We cannot forget that there are millions of people in the world right now (far more than in the US) who are dying from AIDS for lack of access to affordable care, everyday people who live, laugh, and love the same as any of us - if anything AIDS has dropped in visibility in the US due to access to treatment, allowing the specter of death to be held at bay for years and even decades, while those in the developing world suffer and die the same as men and women did here in the 1980s.
AIDS is a global epidemic, not just a problem of small communities of so-called "perverts" in the US. World AIDS Day, and Medicine Wheel's project at the Cyclorama, are a reminder that much more needs to be done in the fight against HIV/AIDS, from research to basic care, and that the disease has not disappeared. Anyone reading this article/comment can make a difference by making even a small donation to the Global Fund to Fight AIDS at http://www.theglobalfund.org/EN/
We don't honor people living with HIV/AIDS for using drugs or having lots of sex. We honor them because they are human beings with dignity.

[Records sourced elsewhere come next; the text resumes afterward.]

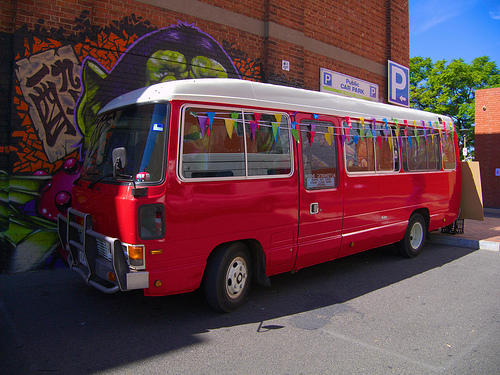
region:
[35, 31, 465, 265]
picture taken outdoors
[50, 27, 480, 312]
picture taken during the day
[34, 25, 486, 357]
a red bus next to a building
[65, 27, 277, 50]
the building has graffiti on it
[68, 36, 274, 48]
the building is made of brick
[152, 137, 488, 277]
the bus is red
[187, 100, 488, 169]
the bus has flags on the top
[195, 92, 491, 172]
the top of the bus is white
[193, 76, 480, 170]
the flags are varied in color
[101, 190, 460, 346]
the bus is not moving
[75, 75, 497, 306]
A mini van parked above the road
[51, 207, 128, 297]
Silver color chrome bumber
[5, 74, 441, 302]
A red and white color mini van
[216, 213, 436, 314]
Black and silver color wheels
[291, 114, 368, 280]
Main door of the mini van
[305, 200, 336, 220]
Handle of the main door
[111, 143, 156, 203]
Side mirror of the mini van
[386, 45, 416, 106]
Parking signal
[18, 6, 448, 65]
Building near the road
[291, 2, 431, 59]
A red color bricks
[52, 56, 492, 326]
red painted bus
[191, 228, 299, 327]
black tire of bus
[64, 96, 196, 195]
windshield of red bus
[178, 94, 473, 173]
colorful flags hung on bus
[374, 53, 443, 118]
a parking direction sign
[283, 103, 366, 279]
door to red bus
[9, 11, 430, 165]
brick building with painted mural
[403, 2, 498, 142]
blue sky and green tree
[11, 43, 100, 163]
asian writing on mural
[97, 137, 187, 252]
headlight and rear view mirror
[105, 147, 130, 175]
MIRROR HANGING OFF THE SIDE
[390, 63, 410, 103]
BLUE SIGN WITH A WHITE P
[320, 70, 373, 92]
PUBLIC CAR PARKING SIGN ON BUILDING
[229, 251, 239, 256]
TIRE ON THE BUS ARE BLACK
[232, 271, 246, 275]
RIM INSIDE THE TIRE IS WHITE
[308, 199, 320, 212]
HANDLE ON THE BUS IS WHITE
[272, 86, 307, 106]
ROOF OF THE BUS IS WHITE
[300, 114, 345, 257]
DOOR IS ON THE SIDE OF THE BUS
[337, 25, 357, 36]
BUILDING IS MAE OUT OF ORANGE BRICKS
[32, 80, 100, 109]
GRAFFITI ON THE WALL OF THE BUILDING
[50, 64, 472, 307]
Bright red and white combi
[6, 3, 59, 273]
Multi-colored graffiti on brick wall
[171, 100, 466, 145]
Multi-colored triangular flags hung on vehicle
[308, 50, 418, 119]
Signs on wall indicating parking area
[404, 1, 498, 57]
Clear bright blue skies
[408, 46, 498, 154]
Bright green tree behind building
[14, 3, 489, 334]
Combi parked in front of brick building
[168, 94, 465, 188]
Row of windows with white frames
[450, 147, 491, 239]
Brown board leaning against combi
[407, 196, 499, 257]
Pink sidewalk behind parking area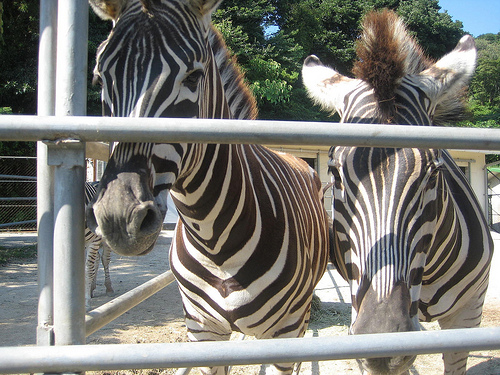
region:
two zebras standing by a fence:
[91, 3, 488, 373]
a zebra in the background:
[83, 183, 116, 305]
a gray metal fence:
[11, 2, 495, 374]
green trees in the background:
[1, 1, 498, 130]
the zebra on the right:
[301, 20, 488, 370]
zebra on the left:
[89, 2, 329, 372]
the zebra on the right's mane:
[357, 18, 419, 115]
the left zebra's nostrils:
[97, 199, 160, 232]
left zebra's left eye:
[183, 73, 203, 95]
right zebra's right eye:
[330, 167, 344, 184]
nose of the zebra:
[76, 163, 192, 263]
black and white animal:
[204, 170, 323, 253]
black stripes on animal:
[194, 167, 341, 275]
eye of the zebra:
[416, 138, 453, 200]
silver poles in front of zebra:
[166, 110, 383, 374]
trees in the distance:
[248, 18, 336, 60]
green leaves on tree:
[263, 3, 346, 54]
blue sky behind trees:
[451, 2, 492, 30]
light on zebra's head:
[124, 78, 169, 105]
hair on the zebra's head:
[341, 31, 431, 111]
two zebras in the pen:
[93, 5, 482, 320]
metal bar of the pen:
[10, 98, 498, 171]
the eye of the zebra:
[84, 62, 118, 97]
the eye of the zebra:
[180, 60, 200, 91]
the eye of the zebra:
[320, 160, 351, 183]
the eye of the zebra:
[402, 159, 443, 184]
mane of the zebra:
[339, 13, 435, 84]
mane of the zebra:
[199, 40, 269, 119]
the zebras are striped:
[88, 6, 498, 356]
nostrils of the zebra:
[77, 182, 177, 261]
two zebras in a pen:
[54, 4, 424, 374]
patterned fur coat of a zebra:
[245, 179, 307, 244]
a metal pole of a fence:
[9, 89, 498, 176]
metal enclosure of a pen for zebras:
[36, 35, 105, 367]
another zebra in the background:
[37, 171, 116, 303]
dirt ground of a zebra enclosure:
[125, 308, 174, 338]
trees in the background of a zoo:
[233, 7, 355, 121]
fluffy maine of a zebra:
[348, 8, 423, 104]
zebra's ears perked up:
[292, 49, 479, 119]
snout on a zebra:
[351, 293, 411, 367]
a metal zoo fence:
[0, 0, 498, 373]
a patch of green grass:
[0, 243, 37, 268]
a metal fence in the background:
[0, 155, 37, 232]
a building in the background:
[85, 141, 110, 182]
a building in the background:
[260, 143, 499, 233]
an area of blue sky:
[258, 0, 498, 40]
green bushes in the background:
[0, 105, 37, 231]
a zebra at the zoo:
[83, 0, 329, 374]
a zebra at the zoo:
[301, 7, 493, 374]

The words of intolerance written above further remind me why the least among us need our honor.
I'd invite you to my home here in South Africa where you can meet families dying of AIDS. In fact, you should come to the clinics where I work and visit with the 25% of all pregnant women who are HIV+.

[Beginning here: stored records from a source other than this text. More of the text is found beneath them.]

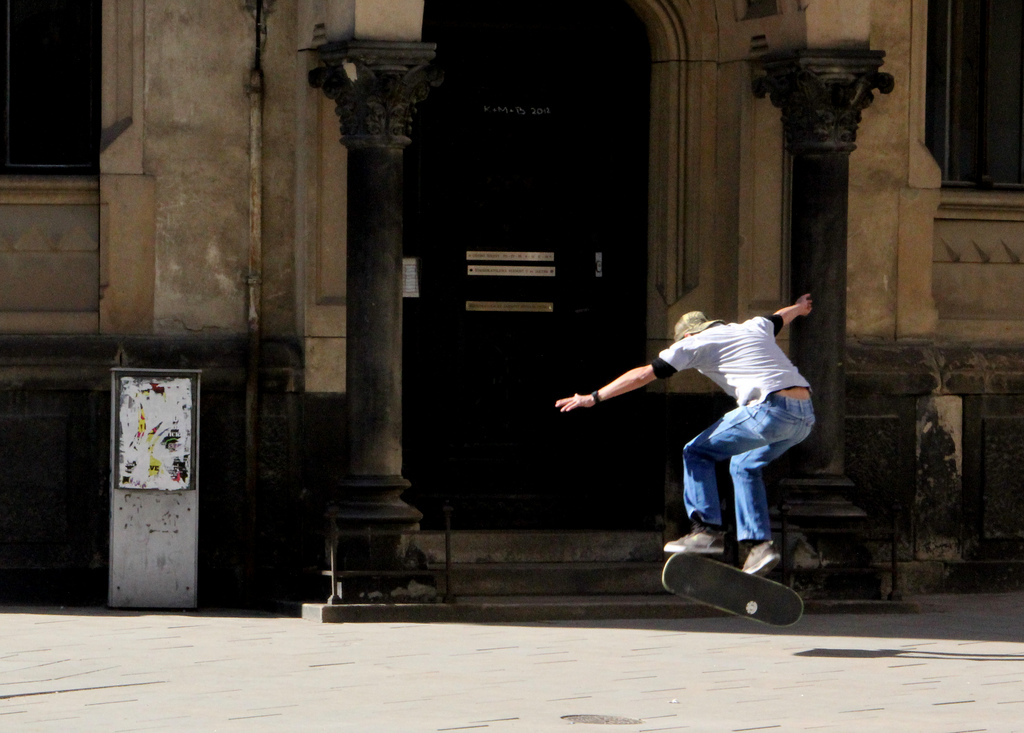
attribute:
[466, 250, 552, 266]
name plate — gold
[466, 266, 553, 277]
name plate — gold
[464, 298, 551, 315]
name plate — gold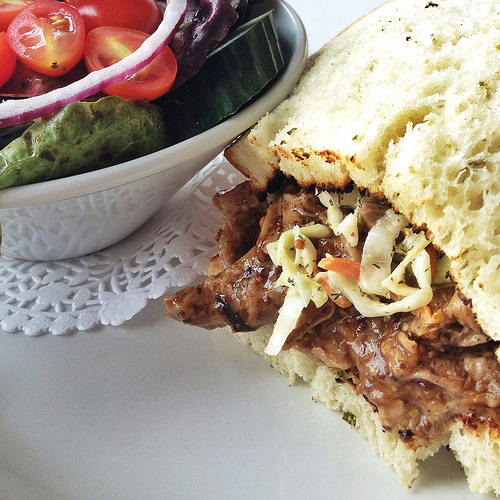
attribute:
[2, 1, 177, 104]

You'd quickly find that your compassion is bigger than you give yourself credit for.
Much of the ridicule heaped on HIV/AIDS victims is a result of hysteria generated here in the US. The disease was largely isolated in the homosexual population but of course this couldn't possibly be reported that way. Plus if the heterosexual community was made to fear AIDS then they would be more likely to open their wallets. As a result HIV/AIDS siphoned time, attention and resources away from other diseases that are far more widespread such as breast cancer and prostate cancer
If the disease had been reported truthfully in the beginning then maybe there wouldn't be so much cynicism about it now. The people in Africa and Asia are the ones paying the price for the way the politically correct crowd politicized the disease here in the US.